[Supplied records — start]

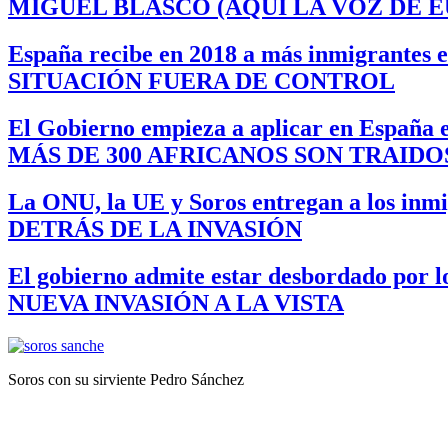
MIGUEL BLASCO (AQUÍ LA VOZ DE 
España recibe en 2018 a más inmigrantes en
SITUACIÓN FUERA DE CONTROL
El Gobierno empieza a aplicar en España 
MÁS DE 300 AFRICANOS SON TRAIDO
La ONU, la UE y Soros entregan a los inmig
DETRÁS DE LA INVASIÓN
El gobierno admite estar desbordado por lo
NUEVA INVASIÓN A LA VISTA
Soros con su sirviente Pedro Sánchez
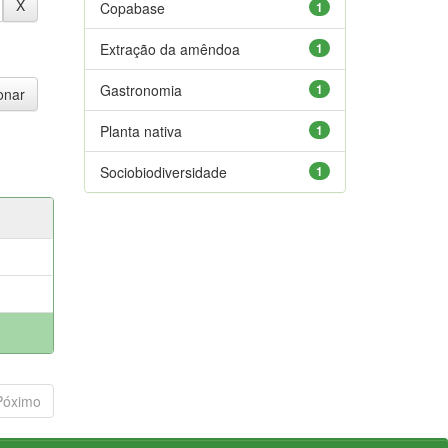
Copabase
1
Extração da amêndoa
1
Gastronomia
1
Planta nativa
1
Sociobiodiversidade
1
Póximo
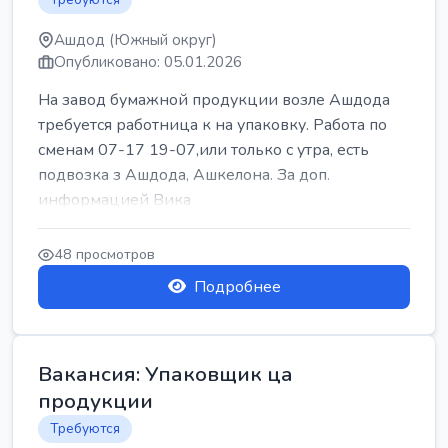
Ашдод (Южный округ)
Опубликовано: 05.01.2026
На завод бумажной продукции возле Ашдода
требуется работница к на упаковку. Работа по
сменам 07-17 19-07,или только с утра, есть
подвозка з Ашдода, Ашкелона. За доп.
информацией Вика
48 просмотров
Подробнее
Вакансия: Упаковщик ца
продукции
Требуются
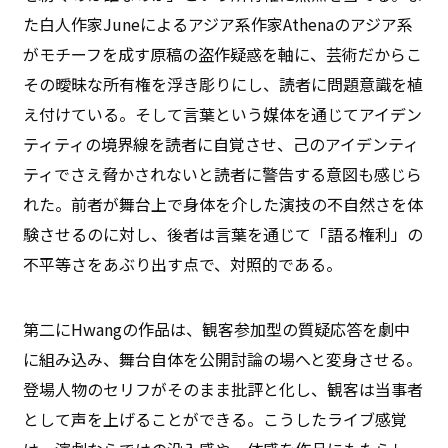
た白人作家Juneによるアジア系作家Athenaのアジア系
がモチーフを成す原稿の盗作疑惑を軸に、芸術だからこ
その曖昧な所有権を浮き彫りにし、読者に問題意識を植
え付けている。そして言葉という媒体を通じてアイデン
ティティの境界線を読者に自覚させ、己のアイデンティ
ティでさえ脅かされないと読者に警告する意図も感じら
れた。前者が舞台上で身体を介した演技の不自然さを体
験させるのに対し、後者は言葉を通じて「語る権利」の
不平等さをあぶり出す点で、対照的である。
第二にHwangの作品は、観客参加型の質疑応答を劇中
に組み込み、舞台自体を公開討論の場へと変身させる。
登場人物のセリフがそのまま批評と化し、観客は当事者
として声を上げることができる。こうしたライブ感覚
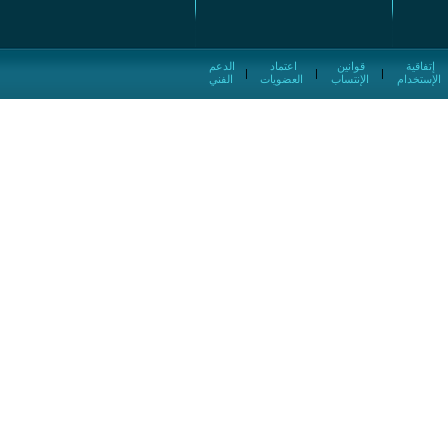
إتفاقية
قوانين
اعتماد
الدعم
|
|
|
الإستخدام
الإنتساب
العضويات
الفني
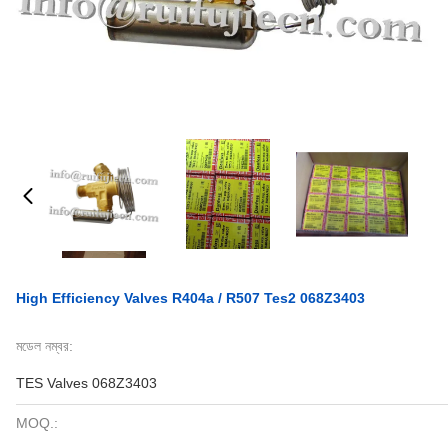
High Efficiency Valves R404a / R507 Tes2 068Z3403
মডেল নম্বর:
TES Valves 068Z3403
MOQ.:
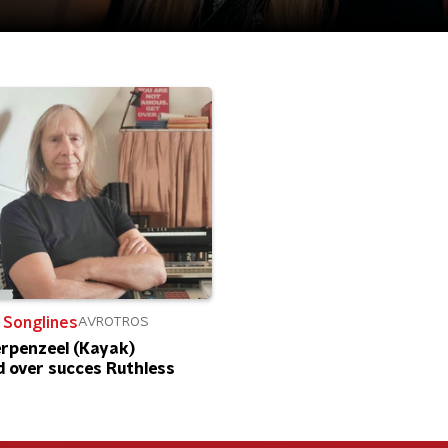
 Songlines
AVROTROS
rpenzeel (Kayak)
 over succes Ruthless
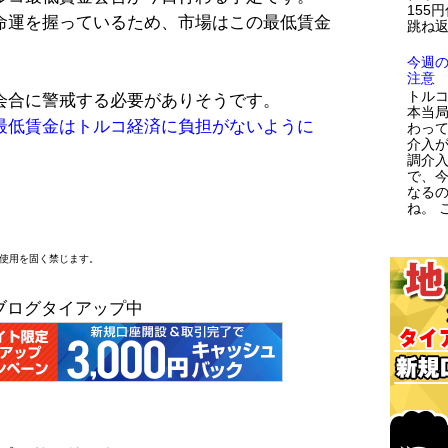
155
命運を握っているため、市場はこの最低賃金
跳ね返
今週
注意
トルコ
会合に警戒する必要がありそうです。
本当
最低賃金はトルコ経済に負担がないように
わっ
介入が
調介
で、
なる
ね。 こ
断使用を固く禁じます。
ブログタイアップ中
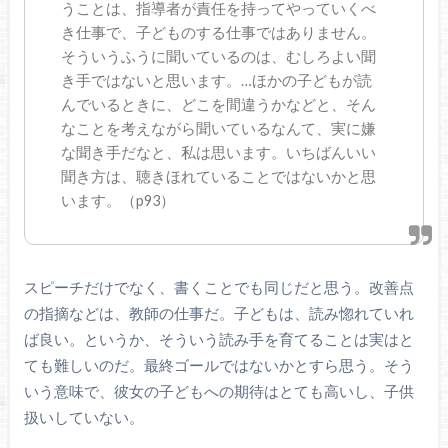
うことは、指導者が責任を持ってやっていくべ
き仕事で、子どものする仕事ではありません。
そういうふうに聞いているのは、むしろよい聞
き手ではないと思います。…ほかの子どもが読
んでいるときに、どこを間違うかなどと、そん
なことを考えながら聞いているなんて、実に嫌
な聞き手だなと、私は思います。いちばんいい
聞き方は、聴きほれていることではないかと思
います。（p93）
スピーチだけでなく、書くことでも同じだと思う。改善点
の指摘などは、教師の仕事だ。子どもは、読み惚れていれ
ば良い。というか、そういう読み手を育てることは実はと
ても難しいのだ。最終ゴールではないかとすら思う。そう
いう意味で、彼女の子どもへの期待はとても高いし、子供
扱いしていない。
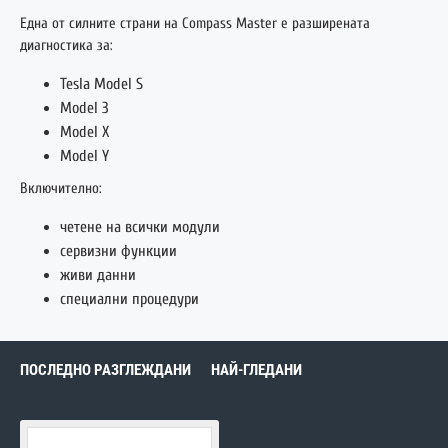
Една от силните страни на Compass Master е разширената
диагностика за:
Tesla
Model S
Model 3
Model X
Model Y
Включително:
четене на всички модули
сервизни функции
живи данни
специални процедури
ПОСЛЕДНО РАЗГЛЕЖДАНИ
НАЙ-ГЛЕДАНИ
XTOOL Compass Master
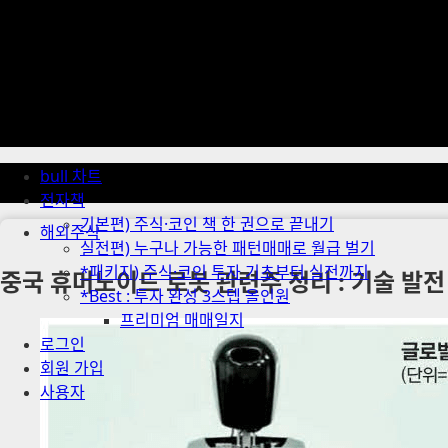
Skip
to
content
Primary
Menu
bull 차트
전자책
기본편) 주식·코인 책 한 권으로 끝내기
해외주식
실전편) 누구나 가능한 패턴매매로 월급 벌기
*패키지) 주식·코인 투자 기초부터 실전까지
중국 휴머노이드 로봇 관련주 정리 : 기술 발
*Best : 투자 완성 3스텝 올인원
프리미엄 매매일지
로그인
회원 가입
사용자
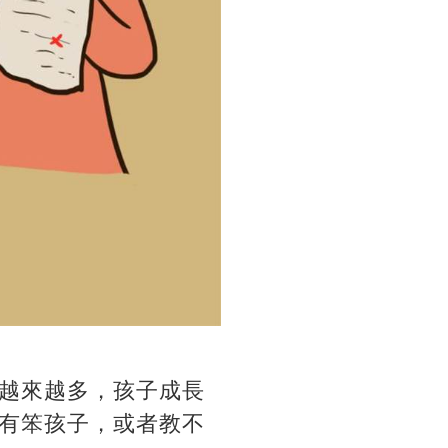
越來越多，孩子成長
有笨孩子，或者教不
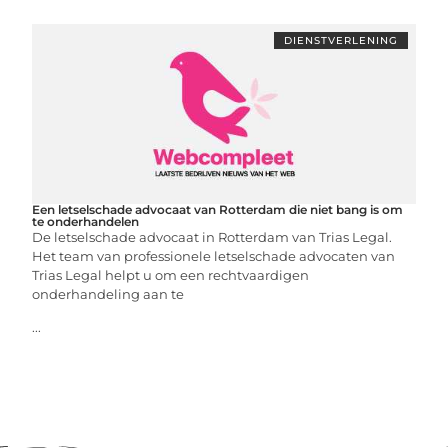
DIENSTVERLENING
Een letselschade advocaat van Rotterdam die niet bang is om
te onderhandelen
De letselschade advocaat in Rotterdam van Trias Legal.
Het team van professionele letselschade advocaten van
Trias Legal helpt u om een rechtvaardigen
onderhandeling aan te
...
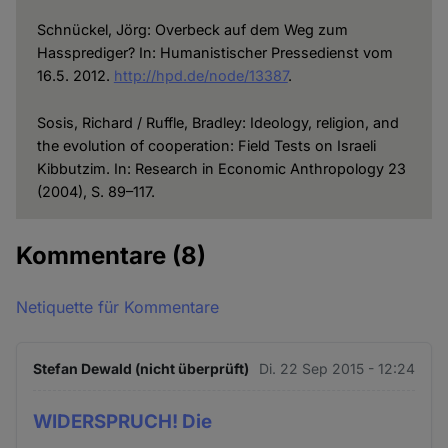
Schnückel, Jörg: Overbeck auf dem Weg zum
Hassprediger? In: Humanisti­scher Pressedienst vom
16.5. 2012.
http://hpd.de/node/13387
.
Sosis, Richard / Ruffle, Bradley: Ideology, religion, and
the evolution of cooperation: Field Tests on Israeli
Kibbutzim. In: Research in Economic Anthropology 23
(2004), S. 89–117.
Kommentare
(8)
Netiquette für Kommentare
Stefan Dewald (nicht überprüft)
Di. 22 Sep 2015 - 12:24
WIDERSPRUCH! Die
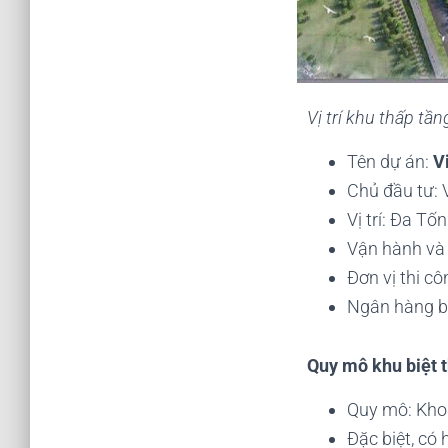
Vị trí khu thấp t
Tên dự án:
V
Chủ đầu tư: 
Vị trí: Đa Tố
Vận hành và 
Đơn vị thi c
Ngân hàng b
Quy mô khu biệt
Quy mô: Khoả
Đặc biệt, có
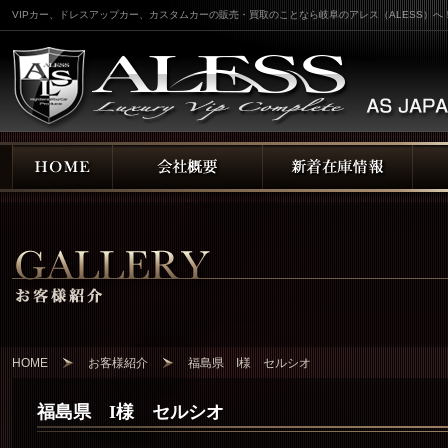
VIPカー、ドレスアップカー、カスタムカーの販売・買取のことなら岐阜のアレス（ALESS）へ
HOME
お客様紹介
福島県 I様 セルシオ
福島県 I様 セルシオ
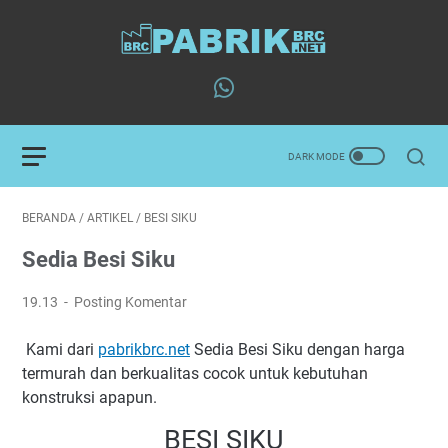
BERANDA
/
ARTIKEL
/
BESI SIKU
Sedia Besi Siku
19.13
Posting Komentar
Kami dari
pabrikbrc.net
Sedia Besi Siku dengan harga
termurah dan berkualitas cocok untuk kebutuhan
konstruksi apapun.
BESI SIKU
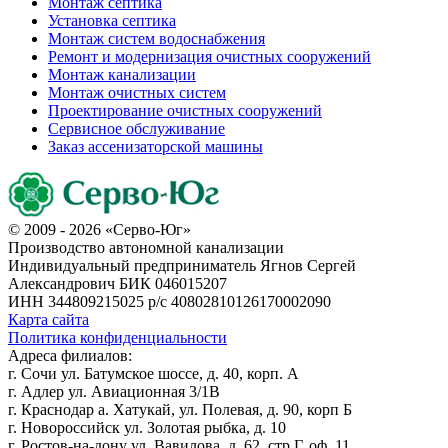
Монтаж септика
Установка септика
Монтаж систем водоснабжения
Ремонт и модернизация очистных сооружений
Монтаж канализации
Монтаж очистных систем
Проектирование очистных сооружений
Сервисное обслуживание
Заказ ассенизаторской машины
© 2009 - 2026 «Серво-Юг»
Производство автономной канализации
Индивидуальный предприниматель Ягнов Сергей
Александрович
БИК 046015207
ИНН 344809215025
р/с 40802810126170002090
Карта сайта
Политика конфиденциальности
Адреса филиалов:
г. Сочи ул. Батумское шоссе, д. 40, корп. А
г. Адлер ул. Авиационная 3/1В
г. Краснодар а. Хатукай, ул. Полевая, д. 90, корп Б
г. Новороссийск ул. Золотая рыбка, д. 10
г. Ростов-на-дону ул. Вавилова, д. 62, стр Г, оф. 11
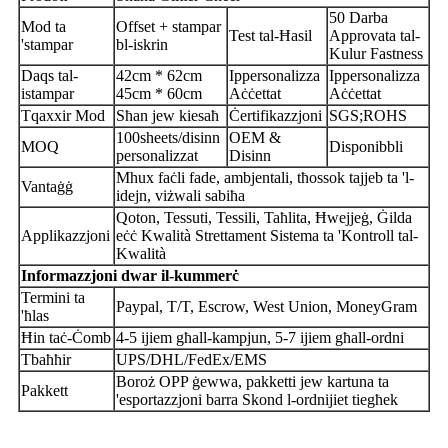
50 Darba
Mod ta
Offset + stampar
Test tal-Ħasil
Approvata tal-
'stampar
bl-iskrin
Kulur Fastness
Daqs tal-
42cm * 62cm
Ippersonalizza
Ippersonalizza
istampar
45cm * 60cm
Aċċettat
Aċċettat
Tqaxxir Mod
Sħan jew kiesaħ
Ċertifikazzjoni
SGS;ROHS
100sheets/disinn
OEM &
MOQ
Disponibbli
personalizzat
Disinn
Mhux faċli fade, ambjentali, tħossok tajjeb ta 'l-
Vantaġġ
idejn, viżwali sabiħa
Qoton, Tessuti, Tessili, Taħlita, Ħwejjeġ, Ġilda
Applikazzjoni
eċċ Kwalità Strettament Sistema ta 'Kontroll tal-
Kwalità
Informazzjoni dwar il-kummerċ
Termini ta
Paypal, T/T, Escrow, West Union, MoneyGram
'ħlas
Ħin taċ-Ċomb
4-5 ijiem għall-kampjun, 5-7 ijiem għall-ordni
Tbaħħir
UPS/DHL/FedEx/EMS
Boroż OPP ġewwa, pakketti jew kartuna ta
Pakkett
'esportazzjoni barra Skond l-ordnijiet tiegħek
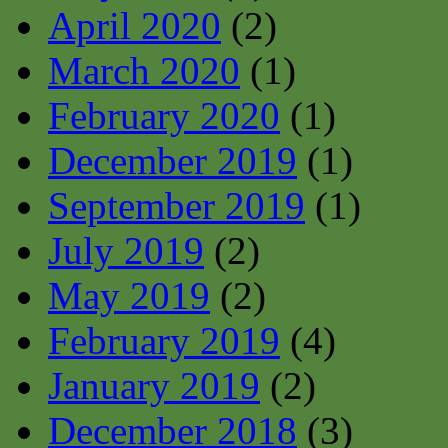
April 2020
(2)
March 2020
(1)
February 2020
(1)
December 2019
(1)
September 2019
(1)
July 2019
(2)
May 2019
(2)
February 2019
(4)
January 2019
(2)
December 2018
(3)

[Supplied records — finish]

**The task:**
Counting case-sensitively, how many lines of the items above contain the string "Rotterdam"? Reply with the number alone.

**Answer to the problem:**
2